==== TASK DATA

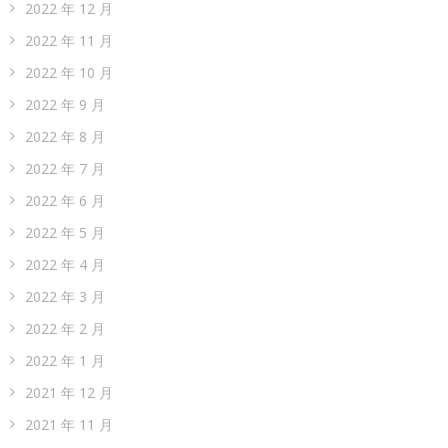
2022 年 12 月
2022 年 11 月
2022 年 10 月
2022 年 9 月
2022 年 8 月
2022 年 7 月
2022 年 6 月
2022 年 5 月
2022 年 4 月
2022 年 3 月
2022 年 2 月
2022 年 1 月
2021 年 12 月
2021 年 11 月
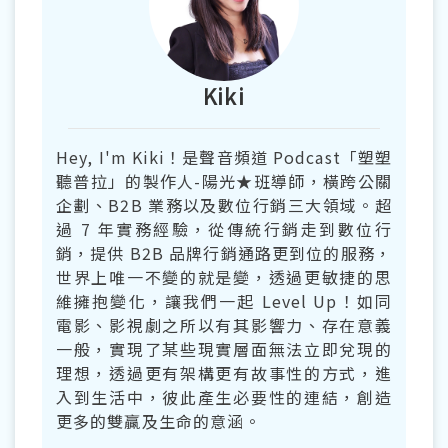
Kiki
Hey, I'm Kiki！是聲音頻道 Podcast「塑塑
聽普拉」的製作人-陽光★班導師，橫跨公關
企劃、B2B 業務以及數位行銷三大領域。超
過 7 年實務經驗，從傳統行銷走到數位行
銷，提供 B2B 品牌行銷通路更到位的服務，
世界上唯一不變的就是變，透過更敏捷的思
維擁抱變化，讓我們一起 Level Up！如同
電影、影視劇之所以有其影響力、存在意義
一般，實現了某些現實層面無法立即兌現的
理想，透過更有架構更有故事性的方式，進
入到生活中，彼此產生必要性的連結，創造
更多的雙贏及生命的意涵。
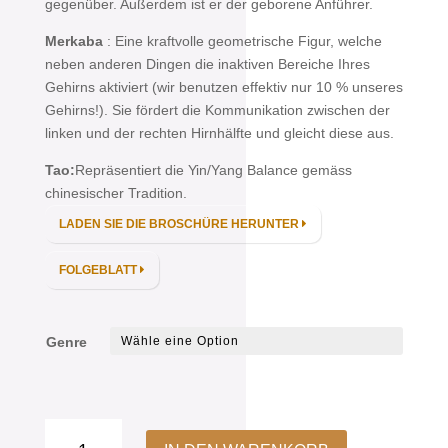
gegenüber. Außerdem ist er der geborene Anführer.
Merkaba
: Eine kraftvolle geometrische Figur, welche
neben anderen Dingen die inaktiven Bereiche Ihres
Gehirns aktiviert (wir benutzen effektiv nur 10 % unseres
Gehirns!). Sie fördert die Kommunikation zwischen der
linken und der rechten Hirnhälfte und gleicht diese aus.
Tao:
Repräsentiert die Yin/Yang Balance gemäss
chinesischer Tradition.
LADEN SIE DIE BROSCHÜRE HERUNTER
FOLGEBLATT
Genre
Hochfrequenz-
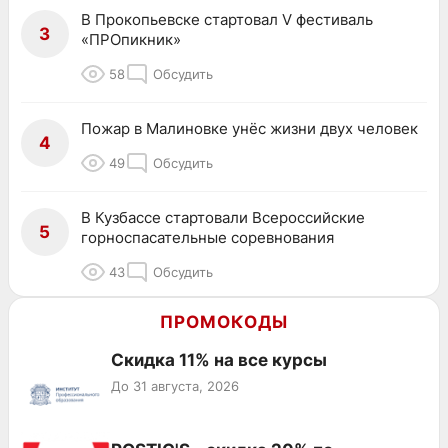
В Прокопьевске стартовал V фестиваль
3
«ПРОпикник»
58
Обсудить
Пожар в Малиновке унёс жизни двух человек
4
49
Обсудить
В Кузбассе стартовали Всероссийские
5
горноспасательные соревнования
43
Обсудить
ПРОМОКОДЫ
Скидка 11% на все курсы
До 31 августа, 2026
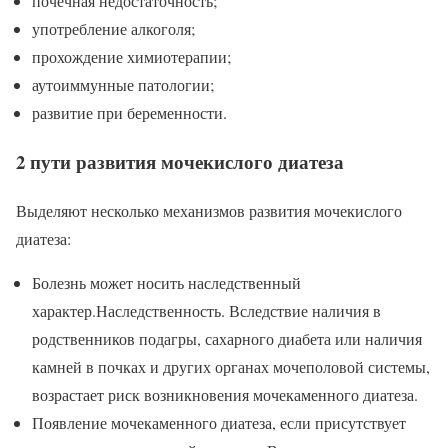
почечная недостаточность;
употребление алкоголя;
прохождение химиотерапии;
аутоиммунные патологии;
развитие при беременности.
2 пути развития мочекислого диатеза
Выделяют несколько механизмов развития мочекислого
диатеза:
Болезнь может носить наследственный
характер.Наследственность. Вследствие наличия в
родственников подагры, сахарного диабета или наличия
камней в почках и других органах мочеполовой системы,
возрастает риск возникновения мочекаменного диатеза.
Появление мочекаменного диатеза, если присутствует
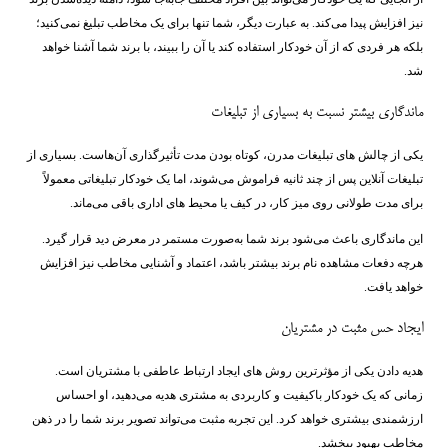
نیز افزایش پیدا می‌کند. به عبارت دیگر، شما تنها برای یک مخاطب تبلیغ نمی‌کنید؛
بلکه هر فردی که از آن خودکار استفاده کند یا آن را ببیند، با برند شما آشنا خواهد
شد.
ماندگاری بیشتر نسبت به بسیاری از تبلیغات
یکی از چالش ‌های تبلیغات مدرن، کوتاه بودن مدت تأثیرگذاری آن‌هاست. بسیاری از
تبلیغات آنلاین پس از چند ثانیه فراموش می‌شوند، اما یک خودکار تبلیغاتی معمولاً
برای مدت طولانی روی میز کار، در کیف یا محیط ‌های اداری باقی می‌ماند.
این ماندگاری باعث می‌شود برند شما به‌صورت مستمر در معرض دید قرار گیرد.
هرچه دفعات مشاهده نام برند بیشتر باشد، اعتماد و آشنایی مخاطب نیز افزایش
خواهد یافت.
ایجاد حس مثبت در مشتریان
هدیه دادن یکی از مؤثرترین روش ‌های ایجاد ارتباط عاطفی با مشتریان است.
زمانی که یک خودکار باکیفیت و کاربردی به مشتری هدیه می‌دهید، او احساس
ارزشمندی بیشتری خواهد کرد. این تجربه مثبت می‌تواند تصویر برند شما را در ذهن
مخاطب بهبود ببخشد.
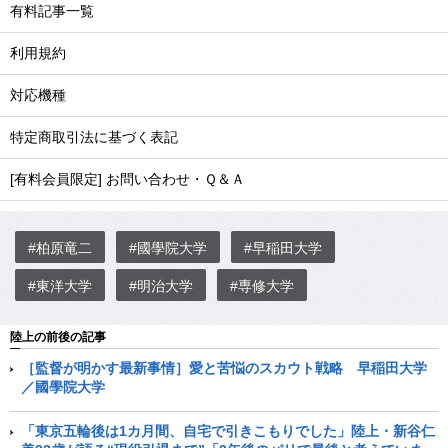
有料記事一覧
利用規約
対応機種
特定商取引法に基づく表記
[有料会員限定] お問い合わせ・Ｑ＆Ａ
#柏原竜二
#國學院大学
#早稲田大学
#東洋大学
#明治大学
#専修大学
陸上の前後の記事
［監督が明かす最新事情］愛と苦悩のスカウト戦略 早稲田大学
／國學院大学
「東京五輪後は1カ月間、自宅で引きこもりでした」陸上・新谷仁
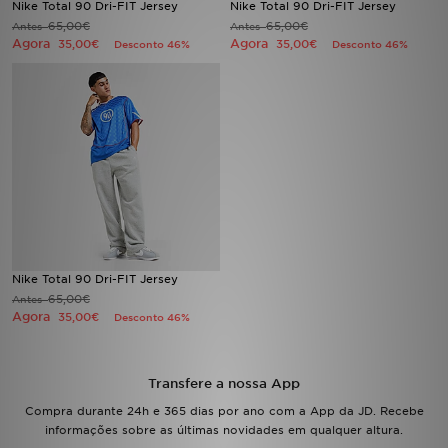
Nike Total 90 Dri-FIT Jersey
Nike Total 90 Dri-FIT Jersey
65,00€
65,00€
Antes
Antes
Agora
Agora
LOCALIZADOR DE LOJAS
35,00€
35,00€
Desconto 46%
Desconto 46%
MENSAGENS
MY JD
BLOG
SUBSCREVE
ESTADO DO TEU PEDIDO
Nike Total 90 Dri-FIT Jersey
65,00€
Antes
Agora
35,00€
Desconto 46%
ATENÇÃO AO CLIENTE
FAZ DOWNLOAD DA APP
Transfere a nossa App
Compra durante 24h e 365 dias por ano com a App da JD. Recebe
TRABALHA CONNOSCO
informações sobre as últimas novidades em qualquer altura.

========

_REQUIREMENT_. Please update the part of the records that runs from their start through the line containing "2021 年 11 月", changing "2022" to "2023" and keeping everything else the same. Leave the pictures out of your answer.

_RESPONSE TO THIS TASK_.
2023 年 12 月
2023 年 11 月
2023 年 10 月
2023 年 9 月
2023 年 8 月
2023 年 7 月
2023 年 6 月
2023 年 5 月
2023 年 4 月
2023 年 3 月
2023 年 2 月
2023 年 1 月
2021 年 12 月
2021 年 11 月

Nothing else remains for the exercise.